À la Chambre, les élus trumpistes dominent donc la hiérarchie du parti après la purge qui a suivi le vote de la seconde mise en accusation de Trump en janvier 2021, signe que le Big Lie de la fraude électorale a été adoubé par le parti, alors même qu’il a été débouté en justice et que l’un des think tanks les plus proches de l’administration Trump, la Heritage Foundation, n’a pu trouver que 6 cas de fraude (sur 150 millions de votants). Le dernier bastion de résistance du parti tient à une dizaine d’élus du groupe républicain au Sénat, ceux-là notamment qui ont permis le passage de la grande loi d’infrastructures de Biden, un exploit dans les conditions politiques actuelles. C’est aussi grâce à eux que les États-Unis n’ont pas fait défaut sur la dette en décembre dernier. Mais ces sénateurs républicains sont en voie d’extinction : parmi eux, la moitié a déjà annoncé sa retraite politique : Richard C. Shelby (Alabama), Roy Blunt (Missouri), Richard Burr (Caroline du Nord), Rob Portman (Ohio) et Patrick Toomey (Pennsylvanie). Tous ces États ont été gagnés par Trump, sauf la Pennsylvanie : on peut donc s’attendre à les voir remplacés par des sénateurs plus trumpistes. On rappellera, pour éviter toute fausse équivalence avec les démocrates, qu’il y a toujours eu une majorité d’élus démocrates pendant la présidence Trump pour voter le relèvement du plafond de la dette ou les premiers plans de relance Covid.

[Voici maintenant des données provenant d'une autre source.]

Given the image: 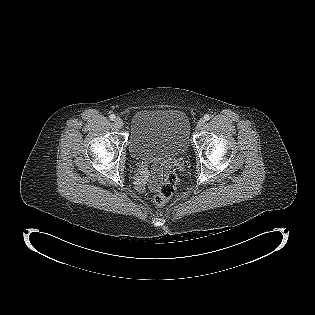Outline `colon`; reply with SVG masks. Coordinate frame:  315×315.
Instances as JSON below:
<instances>
[{"mask_svg": "<svg viewBox=\"0 0 315 315\" xmlns=\"http://www.w3.org/2000/svg\"><path fill=\"white\" fill-rule=\"evenodd\" d=\"M161 175L163 177V180L161 185L157 189V193L155 196V202L158 206H162L173 197L176 192L177 186V176L174 172L168 171Z\"/></svg>", "mask_w": 315, "mask_h": 315, "instance_id": "colon-1", "label": "colon"}]
</instances>
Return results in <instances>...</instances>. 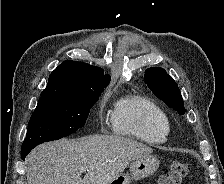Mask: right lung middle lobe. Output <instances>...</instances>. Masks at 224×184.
Returning <instances> with one entry per match:
<instances>
[{
	"mask_svg": "<svg viewBox=\"0 0 224 184\" xmlns=\"http://www.w3.org/2000/svg\"><path fill=\"white\" fill-rule=\"evenodd\" d=\"M101 91L77 96H41L22 148L58 140L83 127Z\"/></svg>",
	"mask_w": 224,
	"mask_h": 184,
	"instance_id": "right-lung-middle-lobe-1",
	"label": "right lung middle lobe"
}]
</instances>
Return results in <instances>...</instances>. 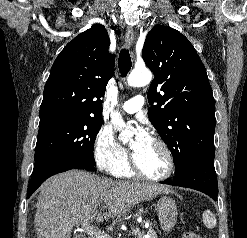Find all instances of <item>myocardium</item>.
Returning a JSON list of instances; mask_svg holds the SVG:
<instances>
[{"label": "myocardium", "mask_w": 247, "mask_h": 238, "mask_svg": "<svg viewBox=\"0 0 247 238\" xmlns=\"http://www.w3.org/2000/svg\"><path fill=\"white\" fill-rule=\"evenodd\" d=\"M151 140L162 149L166 157L167 169L165 173L160 176H150V175L145 174L144 172L141 171V169L137 165L136 160L133 155H131L130 157V168L133 174L142 180L151 181V182L165 181L173 174V171L175 168V161H174L172 151L162 139L158 137H152Z\"/></svg>", "instance_id": "f54148a6"}]
</instances>
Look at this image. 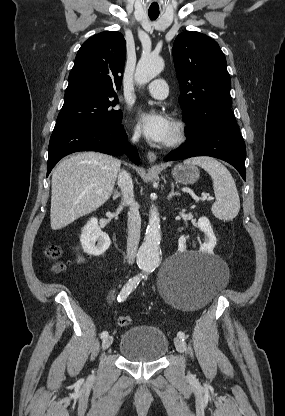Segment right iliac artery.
Returning <instances> with one entry per match:
<instances>
[{
    "label": "right iliac artery",
    "instance_id": "1",
    "mask_svg": "<svg viewBox=\"0 0 285 416\" xmlns=\"http://www.w3.org/2000/svg\"><path fill=\"white\" fill-rule=\"evenodd\" d=\"M140 282V276H135L131 279H129V281L123 286L122 290L120 291V294L118 295V302H122L124 301L128 295L138 286ZM108 336V332L107 331H103L101 333V339H104Z\"/></svg>",
    "mask_w": 285,
    "mask_h": 416
}]
</instances>
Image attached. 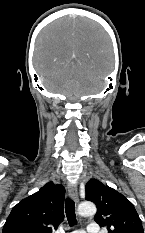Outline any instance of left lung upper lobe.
Returning a JSON list of instances; mask_svg holds the SVG:
<instances>
[{
    "label": "left lung upper lobe",
    "mask_w": 145,
    "mask_h": 233,
    "mask_svg": "<svg viewBox=\"0 0 145 233\" xmlns=\"http://www.w3.org/2000/svg\"><path fill=\"white\" fill-rule=\"evenodd\" d=\"M86 199L97 206L95 222L106 226L108 233H144L132 203L121 193L91 179L85 187Z\"/></svg>",
    "instance_id": "5c2ea615"
}]
</instances>
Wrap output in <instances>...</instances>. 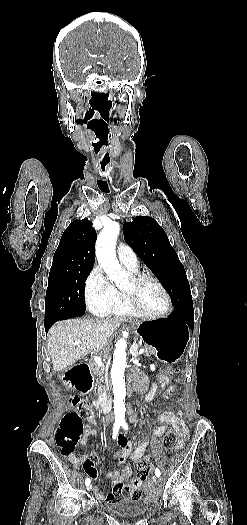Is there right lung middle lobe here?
<instances>
[{"label": "right lung middle lobe", "instance_id": "right-lung-middle-lobe-1", "mask_svg": "<svg viewBox=\"0 0 247 525\" xmlns=\"http://www.w3.org/2000/svg\"><path fill=\"white\" fill-rule=\"evenodd\" d=\"M91 270L50 271L45 298V325L85 313L84 286Z\"/></svg>", "mask_w": 247, "mask_h": 525}]
</instances>
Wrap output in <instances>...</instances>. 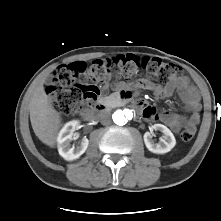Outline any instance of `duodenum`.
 Returning <instances> with one entry per match:
<instances>
[{"label": "duodenum", "instance_id": "410a0bca", "mask_svg": "<svg viewBox=\"0 0 221 221\" xmlns=\"http://www.w3.org/2000/svg\"><path fill=\"white\" fill-rule=\"evenodd\" d=\"M116 100L119 102H128L137 108H141L142 103L144 102V101H140V100L131 99L130 94L128 92L118 93L116 95ZM105 109H106V106L104 104H102L101 102L97 101V102L92 103V105L90 107L85 108L81 112V116L85 120H93L96 117L97 112L103 111Z\"/></svg>", "mask_w": 221, "mask_h": 221}]
</instances>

- Les intellectuels et les organisations conservatrices radicales : l’énergie et la préparation de l’avenir
Trump n’a pas de programme politique et est animé par la seule soif de vengeance contre ceux qui ne soutiennent pas ses efforts de délégitimation de l’élection de novembre 2020. Mais de nombreux intellectuels, journalistes, activistes et jeunes ambitieux - que l’on retrouve dans une multitude de médias et d’organisations réelles ou virtuelles - alimentent la guerre culturelle qui définit le trumpisme, et certains préparent le prochain gouvernement républicain avec un agenda offensif, témoignant du carburant qu’a constitué le trumpisme pour la remise à jour d’un conservatisme nationaliste mais aussi radical, "post-libéral", nihiliste - les qualificatifs ne manquent pas. La constellation nationaliste MAGA alt-right n’est pas d’accord sur tout, loin s’en faut, mais déborde d’énergie et sait unir ses forces face à "l’ennemi commun" : l’administration Biden et le Congrès démocrate. Elle dispose de nombreuses troupes en ligne : Trump a en effet aussi boosté toute une frange radicale, la nouvelle droite ascendante, un groupe très diversifié qu’il a sorti des marges et forums obscurs du web pour les retweeter au grand jour, élargissant leur audience et légitimant leurs positions depuis le pupitre présidentiel ; les algorithmes et l’accélération des rythmes médiatiques pour alimenter le chaos et la "polémique du jour" ont fait le reste. Le bannissement de Trump des grands réseaux est venu trop tard pour freiner cette normalisation de l’extrémisme, et a renforcé le narratif républicain qualifiant les grandes plateformes de pro-démocrates.